In Sudan, the ongoing war has left over 7.6 million people internally displaced, with nearly 5 million refugees fleeing to neighboring countries like Chad, Egypt, Ethiopia, and South Sudan. According to UNHCR and the African Centre for Justice and Peace Studies, these groups are at high risk of being trafficked into forced labor, sexual exploitation, organ harvesting, and kidnapping. Sudan remains in Tier 3 — the lowest ranking — in the U.S. State Department’s Trafficking in Persons Report, indicating minimal efforts to tackle the crisis.

The Horn of Africa faces a similarly alarming trend. Educated youth are increasingly targeted with fraudulent job offers and trafficked into forced labor or scam centers abroad. The International Organization for Migration (IOM) highlights a surge in trafficking linked to forced criminality, made worse by armed conflict and fragile legal systems that fail to protect citizens or prosecute offenders.

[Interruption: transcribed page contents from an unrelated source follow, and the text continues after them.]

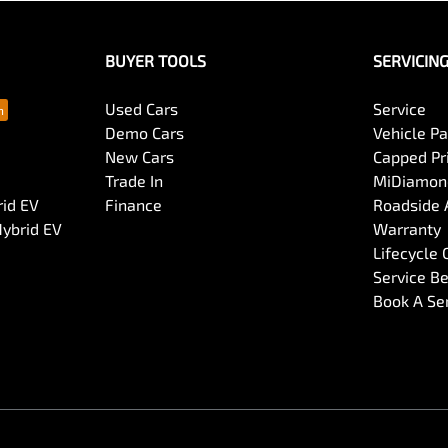
BUYER TOOLS
SERVICIN
Used Cars
Service
Demo Cars
Vehicle P
New Cars
Capped Pri
Trade In
MiDiamond
rid EV
Finance
Roadside 
Hybrid EV
Warranty
Lifecycle
Service Be
Book A Se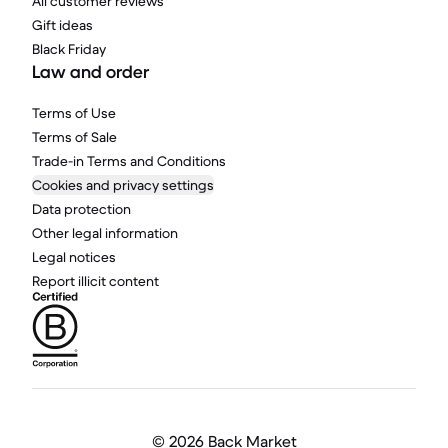
All customer reviews
Gift ideas
Black Friday
Law and order
Terms of Use
Terms of Sale
Trade-in Terms and Conditions
Cookies and privacy settings
Data protection
Other legal information
Legal notices
Report illicit content
©
2026 Back Market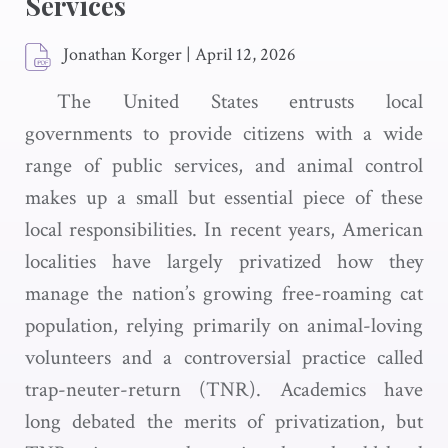
Services
Jonathan Korger
|
April 12, 2026
The United States entrusts local
governments to provide citizens with a wide
range of public services, and animal control
makes up a small but essential piece of these
local responsibilities. In recent years, American
localities have largely privatized how they
manage the nation’s growing free-roaming cat
population, relying primarily on animal-loving
volunteers and a controversial practice called
trap-neuter-return (TNR). Academics have
long debated the merits of privatization, but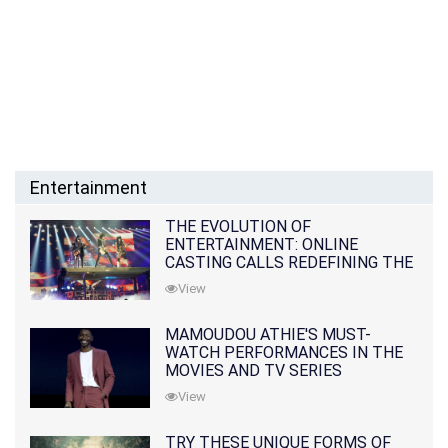
Entertainment
THE EVOLUTION OF
ENTERTAINMENT: ONLINE
CASTING CALLS REDEFINING THE
INDUSTRY
View
MAMOUDOU ATHIE'S MUST-
WATCH PERFORMANCES IN THE
MOVIES AND TV SERIES
View
TRY THESE UNIQUE FORMS OF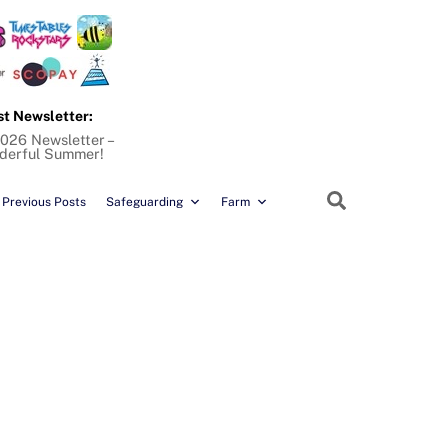
st Newsletter:
026 Newsletter –
derful Summer!
Search
Previous Posts
Safeguarding
Farm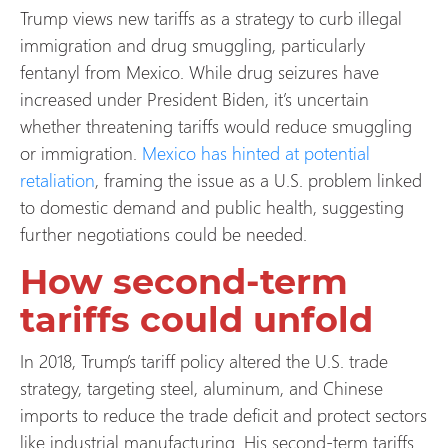
Trump views new tariffs as a strategy to curb illegal
immigration and drug smuggling, particularly
fentanyl from Mexico. While drug seizures have
increased under President Biden, it’s uncertain
whether threatening tariffs would reduce smuggling
or immigration.
Mexico has hinted at potential
retaliation
, framing the issue as a U.S. problem linked
to domestic demand and public health, suggesting
further negotiations could be needed.
How second-term
tariffs could unfold
In 2018, Trump’s tariff policy altered the U.S. trade
strategy, targeting steel, aluminum, and Chinese
imports to reduce the trade deficit and protect sectors
like industrial manufacturing. His second-term tariffs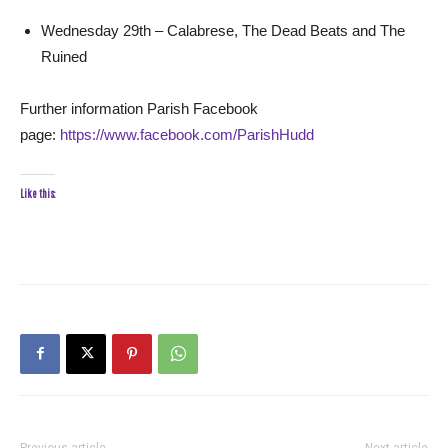
Wednesday 29th – Calabrese, The Dead Beats and The
Ruined
Further information Parish Facebook
page:
https://www.facebook.com/ParishHudd
Like this:
Previous article
Next article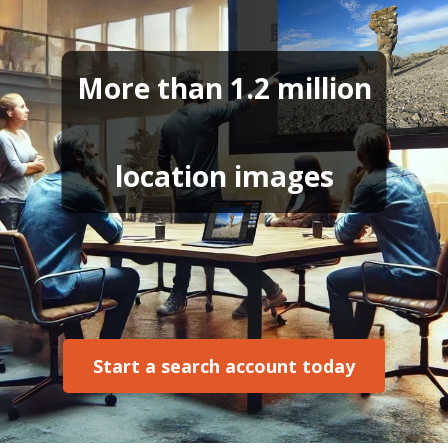
More than 1.2 million
location images
Start a search account today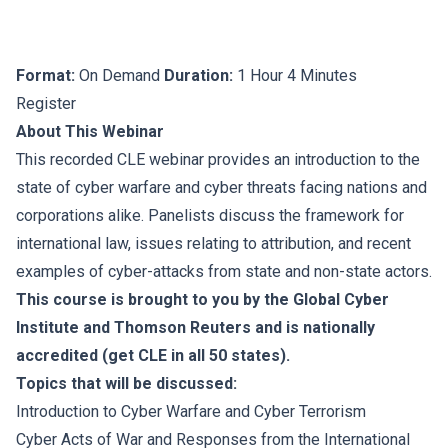
Format:
On Demand
Duration:
1 Hour 4 Minutes
Register
About This Webinar
This recorded CLE webinar provides an introduction to the
state of cyber warfare and cyber threats facing nations and
corporations alike. Panelists discuss the framework for
international law, issues relating to attribution, and recent
examples of cyber-attacks from state and non-state actors.
This course is brought to you by the Global Cyber
Institute and Thomson Reuters and is nationally
accredited (get CLE in all 50 states).
Topics that will be discussed:
Introduction to Cyber Warfare and Cyber Terrorism
Cyber Acts of War and Responses from the International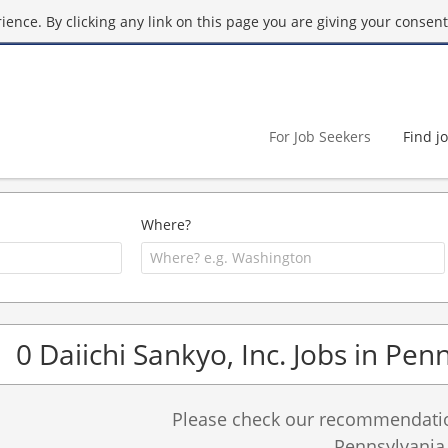
ence. By clicking any link on this page you are giving your consent 
For Job Seekers
Find j
Where?
0 Daiichi Sankyo, Inc. Jobs in Pen
Please check our recommendation
Pennsylvania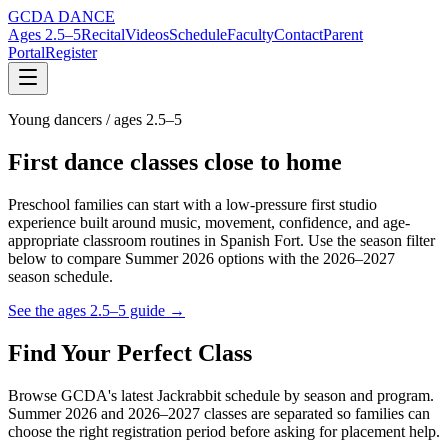
GCDA DANCE
Ages 2.5–5
Recital
Videos
Schedule
Faculty
Contact
Parent
Portal
Register
Young dancers / ages 2.5–5
First dance classes close to home
Preschool families can start with a low-pressure first studio
experience built around music, movement, confidence, and age-
appropriate classroom routines in Spanish Fort. Use the season filter
below to compare Summer 2026 options with the 2026–2027
season schedule.
See the ages 2.5–5 guide →
Find Your Perfect Class
Browse GCDA's latest Jackrabbit schedule by season and program.
Summer 2026 and 2026–2027 classes are separated so families can
choose the right registration period before asking for placement help.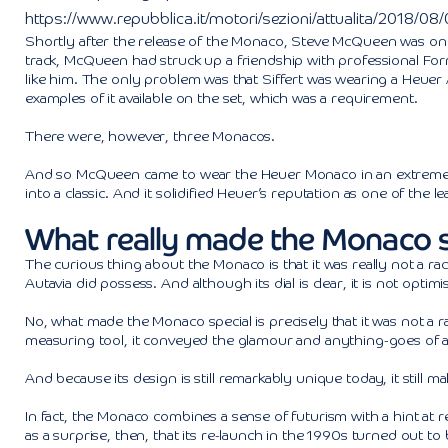
https://www.repubblica.it/motori/sezioni/attualita/2018/0
Shortly after the release of the Monaco, Steve McQueen was on t
track, McQueen had struck up a friendship with professional Form
like him. The only problem was that Siffert was wearing a Heuer
examples of it available on the set, which was a requirement.
There were, however, three Monacos.
And so McQueen came to wear the Heuer Monaco in an extremely
into a classic. And it solidified Heuer’s reputation as one of the
What really made the Monaco s
The curious thing about the Monaco is that it was really not a rac
Autavia did possess. And although its dial is clear, it is not opti
No, what made the Monaco special is precisely that it was not a ra
measuring tool, it conveyed the glamour and anything-goes of a 
And because its design is still remarkably unique today, it still 
In fact, the Monaco combines a sense of futurism with a hint at 
as a surprise, then, that its re-launch in the 1990s turned out to 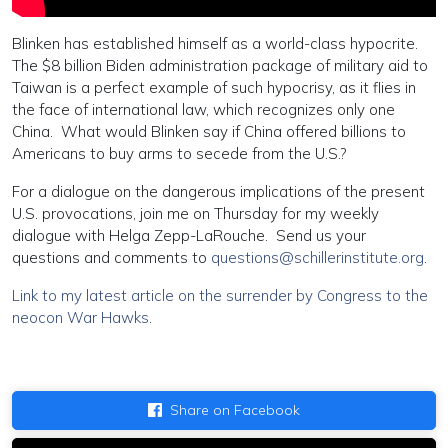
Blinken has established himself as a world-class hypocrite.
The $8 billion Biden administration package of military aid to
Taiwan is a perfect example of such hypocrisy, as it flies in
the face of international law, which recognizes only one
China. What would Blinken say if China offered billions to
Americans to buy arms to secede from the U.S.?
For a dialogue on the dangerous implications of the present
U.S. provocations, join me on Thursday for my weekly
dialogue with Helga Zepp-LaRouche. Send us your
questions and comments to
questions@schillerinstitute.org
.
Link to my latest article on the surrender by Congress to the
neocon War Hawks
.
Share on Facebook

In Nigeria, the Adinya Arise Foundation (AAF) reports rising incidents of child trafficking, sex slavery, and organ trade. The foundation is urging government and international bodies to prioritize victim support and systemic reforms.

This year’s theme, “Human Trafficking is Organized Crime: End the Exploitation,” is accompanied by the UNODC’s focus on strengthening law enforcement and the justice system, with an emphasis on victim-centered approaches.

Activists warn that without urgent, coordinated action, trafficking will continue to grow across conflict-ridden regions of Africa — becoming not just a consequence, but a legacy of humanitarian collapse.